Tabii ki CSKA Moskova hem saha ve seyirci avantajı, hem de Avrupa’nın en pahalı, en derin ve en kaliteli kadrosuna sahip olması sebebiyle maçın ağır favorisiydi ama karşılaşma hiç de düşündüğümüz gibi başlamadı. Momentumu maçın ilk saniyesinden itibaren elinden tutan lacivert-beyazlılar, özellikle hücum açısından ‘dış şutlar hariç‘ mükemmel bir çeyrek oynadılar. 27-21 önde kapadıkları ilk periyod sonrası, CSKA savunmayı sertleştirip oyuna iyice girdi ama yine de devre sonuna kadarki ‘dış atışlar hariç bütün istatistikler’ Anadolu Efes’i gösteriyordu.
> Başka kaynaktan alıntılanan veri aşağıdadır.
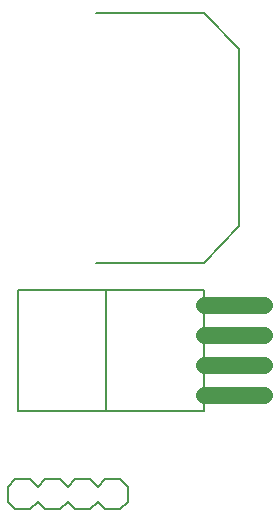
<source format=gto>
G75*
G70*
%OFA0B0*%
%FSLAX24Y24*%
%IPPOS*%
%LPD*%
%AMOC8*
5,1,8,0,0,1.08239X$1,22.5*
%
%ADD10C,0.0080*%
%ADD11C,0.0050*%
%ADD12C,0.0551*%
D10*
X000395Y000645D02*
X000645Y000395D01*
X001145Y000395D01*
X001395Y000645D01*
X001645Y000395D01*
X002145Y000395D01*
X002395Y000645D01*
X002645Y000395D01*
X003145Y000395D01*
X003395Y000645D01*
X003645Y000395D01*
X004145Y000395D01*
X004395Y000645D01*
X004395Y001145D01*
X004145Y001395D01*
X003645Y001395D01*
X003395Y001145D01*
X003145Y001395D01*
X002645Y001395D01*
X002395Y001145D01*
X002145Y001395D01*
X001645Y001395D01*
X001395Y001145D01*
X001145Y001395D01*
X000645Y001395D01*
X000395Y001145D01*
X000395Y000645D01*
D11*
X000730Y003683D02*
X000730Y007698D01*
X003683Y007698D01*
X003683Y003683D01*
X006950Y003683D01*
X006950Y004191D01*
X006950Y005191D01*
X006950Y006191D01*
X006950Y007191D01*
X006950Y007698D01*
X003683Y007698D01*
X003328Y008604D02*
X006950Y008604D01*
X008092Y009824D01*
X008092Y015730D01*
X006950Y016950D01*
X003328Y016950D01*
X003683Y003683D02*
X000730Y003683D01*
D12*
X006950Y004191D02*
X008927Y004191D01*
X008919Y005191D02*
X006950Y005191D01*
X006950Y006191D02*
X008919Y006191D01*
X008919Y007191D02*
X006950Y007191D01*
M02*

</source>
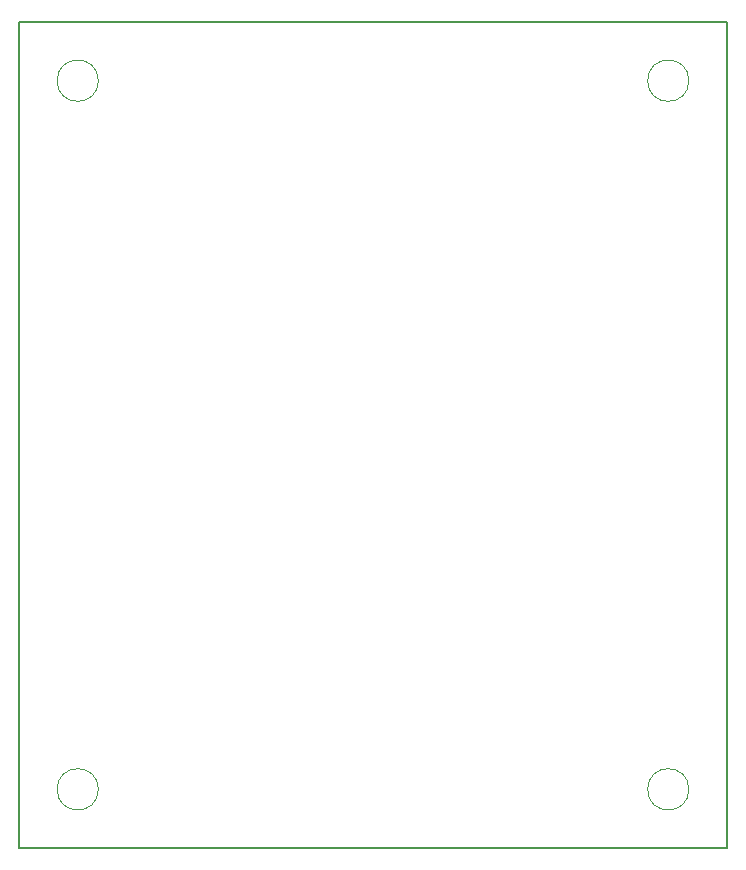
<source format=gbr>
%TF.GenerationSoftware,KiCad,Pcbnew,8.0.1*%
%TF.CreationDate,2024-05-22T11:11:13+02:00*%
%TF.ProjectId,Slave,536c6176-652e-46b6-9963-61645f706362,rev?*%
%TF.SameCoordinates,Original*%
%TF.FileFunction,Profile,NP*%
%FSLAX46Y46*%
G04 Gerber Fmt 4.6, Leading zero omitted, Abs format (unit mm)*
G04 Created by KiCad (PCBNEW 8.0.1) date 2024-05-22 11:11:13*
%MOMM*%
%LPD*%
G01*
G04 APERTURE LIST*
%TA.AperFunction,Profile*%
%ADD10C,0.100000*%
%TD*%
%TA.AperFunction,Profile*%
%ADD11C,0.150000*%
%TD*%
G04 APERTURE END LIST*
D10*
X156750000Y-47500000D02*
G75*
G02*
X153250000Y-47500000I-1750000J0D01*
G01*
X153250000Y-47500000D02*
G75*
G02*
X156750000Y-47500000I1750000J0D01*
G01*
X106750000Y-107500000D02*
G75*
G02*
X103250000Y-107500000I-1750000J0D01*
G01*
X103250000Y-107500000D02*
G75*
G02*
X106750000Y-107500000I1750000J0D01*
G01*
X156750000Y-107500000D02*
G75*
G02*
X153250000Y-107500000I-1750000J0D01*
G01*
X153250000Y-107500000D02*
G75*
G02*
X156750000Y-107500000I1750000J0D01*
G01*
D11*
X100000000Y-42500000D02*
X160000000Y-42500000D01*
X160000000Y-112500000D01*
X100000000Y-112500000D01*
X100000000Y-42500000D01*
D10*
X106750000Y-47500000D02*
G75*
G02*
X103250000Y-47500000I-1750000J0D01*
G01*
X103250000Y-47500000D02*
G75*
G02*
X106750000Y-47500000I1750000J0D01*
G01*
M02*

</source>
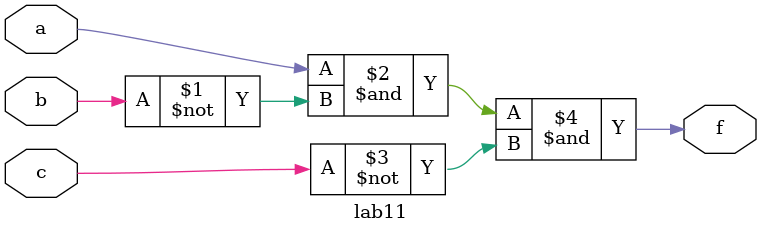
<source format=v>
`timescale 1ns / 1ps


module lab11(
    input a,
    input b,
    input c,
    output f
    );
    assign f=(a&~b)&~c;
endmodule

</source>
CSKA 5/7 üçlük isabet bulurken, 1/14’lik berbat ötesi istatistik devreyi Rusların 43-39 önde kapamasının tek sebebiydi!
Bu salonda 20 maçtır kaybetmeyen ve ilk yenilgisini bir diğer temsilcimiz Fenerbahçe Ülker karşısında alan CSKA, fark bitime 5 dakika kala 2 sayıya kadar inse de USH’da bu kez hata yapmadı ve karşılaşmayı 88-83 kazanmasını bildi.
Maçın en skorer isimleri 20 sayı ile Teodosic ve 16 ile Sasha Kaun olurken, ribauntlarda Vorontsevich ile Dario Saric, asist istatistiklerinde de Teodosic ile Thomas Heurtel 9 rakamlarıyla ön plana çıkan oyuncular idi.
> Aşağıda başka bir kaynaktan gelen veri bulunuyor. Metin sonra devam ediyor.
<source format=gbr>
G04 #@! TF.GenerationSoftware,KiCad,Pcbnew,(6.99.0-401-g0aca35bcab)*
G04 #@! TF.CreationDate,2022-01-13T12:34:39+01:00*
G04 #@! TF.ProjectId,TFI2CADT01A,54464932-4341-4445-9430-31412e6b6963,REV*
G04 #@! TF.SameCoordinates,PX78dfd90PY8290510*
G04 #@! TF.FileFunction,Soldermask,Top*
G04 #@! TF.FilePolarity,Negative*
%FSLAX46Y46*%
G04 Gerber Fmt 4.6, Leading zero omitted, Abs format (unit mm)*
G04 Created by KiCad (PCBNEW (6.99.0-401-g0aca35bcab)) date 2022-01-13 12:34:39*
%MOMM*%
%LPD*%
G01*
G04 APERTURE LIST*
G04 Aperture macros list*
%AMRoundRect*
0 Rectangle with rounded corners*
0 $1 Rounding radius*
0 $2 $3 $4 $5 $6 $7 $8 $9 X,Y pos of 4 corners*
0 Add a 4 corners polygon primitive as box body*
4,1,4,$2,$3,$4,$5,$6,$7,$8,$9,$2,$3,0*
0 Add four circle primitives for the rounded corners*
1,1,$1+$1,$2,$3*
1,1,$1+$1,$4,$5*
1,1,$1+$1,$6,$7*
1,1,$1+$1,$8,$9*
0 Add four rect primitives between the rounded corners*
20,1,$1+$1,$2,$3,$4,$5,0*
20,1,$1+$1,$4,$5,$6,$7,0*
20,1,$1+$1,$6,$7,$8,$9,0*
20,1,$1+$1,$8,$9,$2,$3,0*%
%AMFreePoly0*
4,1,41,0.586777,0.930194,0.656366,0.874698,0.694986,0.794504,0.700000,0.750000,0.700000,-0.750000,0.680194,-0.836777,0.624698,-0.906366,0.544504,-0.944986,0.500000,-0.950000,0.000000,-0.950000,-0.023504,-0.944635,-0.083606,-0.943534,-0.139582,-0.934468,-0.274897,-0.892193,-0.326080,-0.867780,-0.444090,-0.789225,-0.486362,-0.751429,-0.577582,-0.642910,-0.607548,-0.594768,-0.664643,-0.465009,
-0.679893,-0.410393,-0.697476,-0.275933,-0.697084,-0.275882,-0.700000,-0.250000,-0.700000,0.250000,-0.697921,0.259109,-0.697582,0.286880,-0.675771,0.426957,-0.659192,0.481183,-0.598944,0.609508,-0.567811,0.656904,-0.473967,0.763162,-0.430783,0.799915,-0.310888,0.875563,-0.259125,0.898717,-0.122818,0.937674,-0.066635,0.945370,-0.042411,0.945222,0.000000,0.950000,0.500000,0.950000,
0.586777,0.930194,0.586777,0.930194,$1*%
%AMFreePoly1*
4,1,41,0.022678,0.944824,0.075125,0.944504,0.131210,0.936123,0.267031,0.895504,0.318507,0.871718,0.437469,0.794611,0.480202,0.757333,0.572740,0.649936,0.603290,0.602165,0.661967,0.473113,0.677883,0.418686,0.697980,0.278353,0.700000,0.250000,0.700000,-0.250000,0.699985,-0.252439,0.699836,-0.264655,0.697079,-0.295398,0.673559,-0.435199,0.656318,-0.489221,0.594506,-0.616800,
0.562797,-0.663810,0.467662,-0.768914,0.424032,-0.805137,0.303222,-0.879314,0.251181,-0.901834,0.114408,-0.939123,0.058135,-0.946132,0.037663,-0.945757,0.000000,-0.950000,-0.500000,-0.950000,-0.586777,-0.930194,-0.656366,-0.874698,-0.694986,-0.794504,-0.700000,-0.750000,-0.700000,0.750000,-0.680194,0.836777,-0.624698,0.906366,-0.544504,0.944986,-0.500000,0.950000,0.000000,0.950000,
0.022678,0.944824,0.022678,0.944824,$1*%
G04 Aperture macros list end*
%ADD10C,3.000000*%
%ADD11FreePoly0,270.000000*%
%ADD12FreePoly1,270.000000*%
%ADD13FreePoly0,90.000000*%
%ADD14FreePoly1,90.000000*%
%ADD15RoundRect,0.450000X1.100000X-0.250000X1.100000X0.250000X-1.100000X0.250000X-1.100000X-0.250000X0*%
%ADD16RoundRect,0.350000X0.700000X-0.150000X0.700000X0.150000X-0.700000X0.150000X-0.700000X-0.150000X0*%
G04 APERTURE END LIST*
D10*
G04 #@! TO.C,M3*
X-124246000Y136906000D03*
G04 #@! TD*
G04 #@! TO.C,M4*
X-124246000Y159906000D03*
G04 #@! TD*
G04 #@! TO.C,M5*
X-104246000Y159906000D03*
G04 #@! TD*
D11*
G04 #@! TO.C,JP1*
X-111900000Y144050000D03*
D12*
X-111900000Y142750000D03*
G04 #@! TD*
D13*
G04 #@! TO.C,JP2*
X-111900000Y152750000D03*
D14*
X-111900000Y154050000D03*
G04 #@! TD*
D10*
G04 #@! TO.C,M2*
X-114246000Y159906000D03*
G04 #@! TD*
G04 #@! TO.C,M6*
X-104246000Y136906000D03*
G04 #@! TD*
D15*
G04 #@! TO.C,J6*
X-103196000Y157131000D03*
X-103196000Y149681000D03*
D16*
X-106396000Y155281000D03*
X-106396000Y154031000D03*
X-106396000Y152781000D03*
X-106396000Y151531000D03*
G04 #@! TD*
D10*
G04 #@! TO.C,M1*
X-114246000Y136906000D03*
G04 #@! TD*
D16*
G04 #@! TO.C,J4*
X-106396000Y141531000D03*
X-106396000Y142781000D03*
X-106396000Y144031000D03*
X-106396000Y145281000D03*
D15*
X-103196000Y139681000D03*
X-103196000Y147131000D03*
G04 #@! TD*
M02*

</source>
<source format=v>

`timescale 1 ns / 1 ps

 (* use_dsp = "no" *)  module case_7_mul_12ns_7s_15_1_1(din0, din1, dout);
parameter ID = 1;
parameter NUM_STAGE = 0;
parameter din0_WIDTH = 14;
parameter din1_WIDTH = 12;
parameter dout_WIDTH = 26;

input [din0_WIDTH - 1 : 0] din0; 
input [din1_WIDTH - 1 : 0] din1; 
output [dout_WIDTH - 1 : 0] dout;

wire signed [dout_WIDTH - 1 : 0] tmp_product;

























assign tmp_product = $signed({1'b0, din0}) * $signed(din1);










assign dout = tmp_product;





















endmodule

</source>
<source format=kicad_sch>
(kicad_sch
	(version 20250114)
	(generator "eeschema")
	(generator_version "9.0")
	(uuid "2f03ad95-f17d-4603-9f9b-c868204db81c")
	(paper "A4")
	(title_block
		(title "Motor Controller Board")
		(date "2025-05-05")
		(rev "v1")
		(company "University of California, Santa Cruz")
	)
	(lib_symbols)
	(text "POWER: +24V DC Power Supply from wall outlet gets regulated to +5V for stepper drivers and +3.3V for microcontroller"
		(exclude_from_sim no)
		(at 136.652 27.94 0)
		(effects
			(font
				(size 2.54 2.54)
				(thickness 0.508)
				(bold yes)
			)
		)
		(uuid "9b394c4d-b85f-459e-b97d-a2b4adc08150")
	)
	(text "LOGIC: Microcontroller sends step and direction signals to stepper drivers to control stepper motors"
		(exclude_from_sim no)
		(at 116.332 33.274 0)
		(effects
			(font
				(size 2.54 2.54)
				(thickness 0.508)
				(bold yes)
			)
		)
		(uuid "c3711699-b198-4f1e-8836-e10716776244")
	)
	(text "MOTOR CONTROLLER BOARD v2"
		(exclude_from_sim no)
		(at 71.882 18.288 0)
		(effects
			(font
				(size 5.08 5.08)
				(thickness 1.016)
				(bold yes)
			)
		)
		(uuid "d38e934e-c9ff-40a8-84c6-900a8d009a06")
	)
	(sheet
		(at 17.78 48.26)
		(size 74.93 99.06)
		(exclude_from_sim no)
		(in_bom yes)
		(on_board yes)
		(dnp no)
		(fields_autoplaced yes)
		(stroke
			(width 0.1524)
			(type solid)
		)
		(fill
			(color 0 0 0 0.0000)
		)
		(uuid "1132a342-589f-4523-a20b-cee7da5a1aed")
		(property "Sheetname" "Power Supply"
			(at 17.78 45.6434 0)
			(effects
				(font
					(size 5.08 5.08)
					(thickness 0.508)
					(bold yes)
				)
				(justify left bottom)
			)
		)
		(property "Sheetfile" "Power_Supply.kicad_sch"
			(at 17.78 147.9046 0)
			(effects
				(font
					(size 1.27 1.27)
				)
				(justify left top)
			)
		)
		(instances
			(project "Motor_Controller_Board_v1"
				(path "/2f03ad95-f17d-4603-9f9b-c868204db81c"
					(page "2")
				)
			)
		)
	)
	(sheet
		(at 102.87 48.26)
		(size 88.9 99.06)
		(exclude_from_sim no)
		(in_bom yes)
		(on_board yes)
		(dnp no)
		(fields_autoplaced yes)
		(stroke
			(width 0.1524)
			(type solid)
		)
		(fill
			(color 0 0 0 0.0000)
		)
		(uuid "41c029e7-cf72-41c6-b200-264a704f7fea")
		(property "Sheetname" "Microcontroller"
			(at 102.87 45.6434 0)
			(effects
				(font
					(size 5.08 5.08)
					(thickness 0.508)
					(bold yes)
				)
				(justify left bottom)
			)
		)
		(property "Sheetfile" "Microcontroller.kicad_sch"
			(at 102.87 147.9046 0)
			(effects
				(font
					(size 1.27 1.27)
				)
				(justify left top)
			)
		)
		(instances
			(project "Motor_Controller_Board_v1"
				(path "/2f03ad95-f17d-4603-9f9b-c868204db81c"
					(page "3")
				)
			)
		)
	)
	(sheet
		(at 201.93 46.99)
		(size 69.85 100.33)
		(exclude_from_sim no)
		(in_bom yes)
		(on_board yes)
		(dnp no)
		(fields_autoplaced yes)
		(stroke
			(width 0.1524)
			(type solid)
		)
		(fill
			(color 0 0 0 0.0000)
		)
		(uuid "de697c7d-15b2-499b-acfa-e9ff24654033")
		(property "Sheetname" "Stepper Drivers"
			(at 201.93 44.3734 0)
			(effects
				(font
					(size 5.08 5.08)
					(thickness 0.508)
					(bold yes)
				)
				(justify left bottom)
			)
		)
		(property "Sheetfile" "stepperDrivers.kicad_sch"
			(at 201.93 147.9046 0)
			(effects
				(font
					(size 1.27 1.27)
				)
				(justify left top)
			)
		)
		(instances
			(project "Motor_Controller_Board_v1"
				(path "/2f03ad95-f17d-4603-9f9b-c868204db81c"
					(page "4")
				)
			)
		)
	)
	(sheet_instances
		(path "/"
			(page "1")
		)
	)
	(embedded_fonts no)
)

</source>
Anadolu Efes TOP16’ya başlarken, gruptan ilk 2 sırada çıkıp eleme turunda saha avantajını elime alabilir miyim diye düşünüyordu ama şimdi ilk 3 şansları kalmadığı gibi, 4.olarak F8 yapabilecekler mi, o bile şüpheli!
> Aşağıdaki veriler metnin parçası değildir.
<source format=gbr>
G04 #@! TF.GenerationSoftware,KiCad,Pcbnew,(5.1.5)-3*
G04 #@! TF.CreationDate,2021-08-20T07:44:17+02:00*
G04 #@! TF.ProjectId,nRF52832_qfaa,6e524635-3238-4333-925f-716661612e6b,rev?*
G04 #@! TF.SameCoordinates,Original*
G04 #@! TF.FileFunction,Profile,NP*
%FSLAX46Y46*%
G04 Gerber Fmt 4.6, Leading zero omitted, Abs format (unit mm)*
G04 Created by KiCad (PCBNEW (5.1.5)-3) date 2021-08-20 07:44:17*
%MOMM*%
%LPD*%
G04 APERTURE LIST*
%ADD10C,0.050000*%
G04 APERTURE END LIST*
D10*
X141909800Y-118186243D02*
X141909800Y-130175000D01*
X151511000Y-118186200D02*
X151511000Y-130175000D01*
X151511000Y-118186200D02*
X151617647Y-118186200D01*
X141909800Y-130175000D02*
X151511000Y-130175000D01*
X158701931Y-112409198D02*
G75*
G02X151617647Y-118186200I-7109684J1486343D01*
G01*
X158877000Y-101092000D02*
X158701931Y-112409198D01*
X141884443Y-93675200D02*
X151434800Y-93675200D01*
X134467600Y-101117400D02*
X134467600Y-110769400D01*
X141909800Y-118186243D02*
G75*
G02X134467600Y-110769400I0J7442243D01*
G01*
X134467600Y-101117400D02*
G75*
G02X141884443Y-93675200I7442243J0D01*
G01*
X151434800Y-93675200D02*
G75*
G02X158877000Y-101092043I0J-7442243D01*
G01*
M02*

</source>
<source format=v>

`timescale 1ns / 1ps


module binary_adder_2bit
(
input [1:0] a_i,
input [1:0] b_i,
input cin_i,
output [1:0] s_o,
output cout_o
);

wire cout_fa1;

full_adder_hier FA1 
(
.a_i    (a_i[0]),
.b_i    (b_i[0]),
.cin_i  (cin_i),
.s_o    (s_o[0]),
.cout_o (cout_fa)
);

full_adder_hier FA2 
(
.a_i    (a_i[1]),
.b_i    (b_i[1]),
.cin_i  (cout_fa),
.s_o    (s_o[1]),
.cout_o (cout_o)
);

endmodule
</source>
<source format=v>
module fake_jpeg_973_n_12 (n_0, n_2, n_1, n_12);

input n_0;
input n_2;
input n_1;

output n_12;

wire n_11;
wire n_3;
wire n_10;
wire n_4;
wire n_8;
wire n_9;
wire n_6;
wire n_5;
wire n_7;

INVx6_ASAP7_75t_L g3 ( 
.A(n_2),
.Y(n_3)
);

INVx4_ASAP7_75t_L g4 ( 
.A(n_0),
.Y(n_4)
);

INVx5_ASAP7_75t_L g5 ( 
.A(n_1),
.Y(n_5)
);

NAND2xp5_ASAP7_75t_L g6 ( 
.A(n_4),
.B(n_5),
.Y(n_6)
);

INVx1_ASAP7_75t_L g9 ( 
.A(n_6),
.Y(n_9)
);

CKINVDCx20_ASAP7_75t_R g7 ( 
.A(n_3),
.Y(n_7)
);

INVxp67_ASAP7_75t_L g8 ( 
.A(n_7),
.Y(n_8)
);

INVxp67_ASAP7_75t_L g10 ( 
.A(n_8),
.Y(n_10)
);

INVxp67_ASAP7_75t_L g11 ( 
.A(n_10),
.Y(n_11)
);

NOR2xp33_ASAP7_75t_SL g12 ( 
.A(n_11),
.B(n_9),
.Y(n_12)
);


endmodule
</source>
Tehlike çanları çalmaya başladı ama ipler hala temsilcimizin ellerinde… Şimdi basketbolu ülkemize Beyaz Gölge dizisi ile birlikte sevdiren iki isimden biri olan, bilinen ismiyle Efes Pilsen için telafisi olmayan son 4 maçlık periyoda girildi.
Bu maçlar içinde zorluk derecesi çok yüksek Olympiakos ve Fenerbahçe deplasmanları olduğunu da düşünürsek, diğer 2 maçta ‘ Novgorod-Milano’ alınacak 1 mağlubiyet bile lacivert beyazlılar için elveda Avrupa anlamına gelebilir!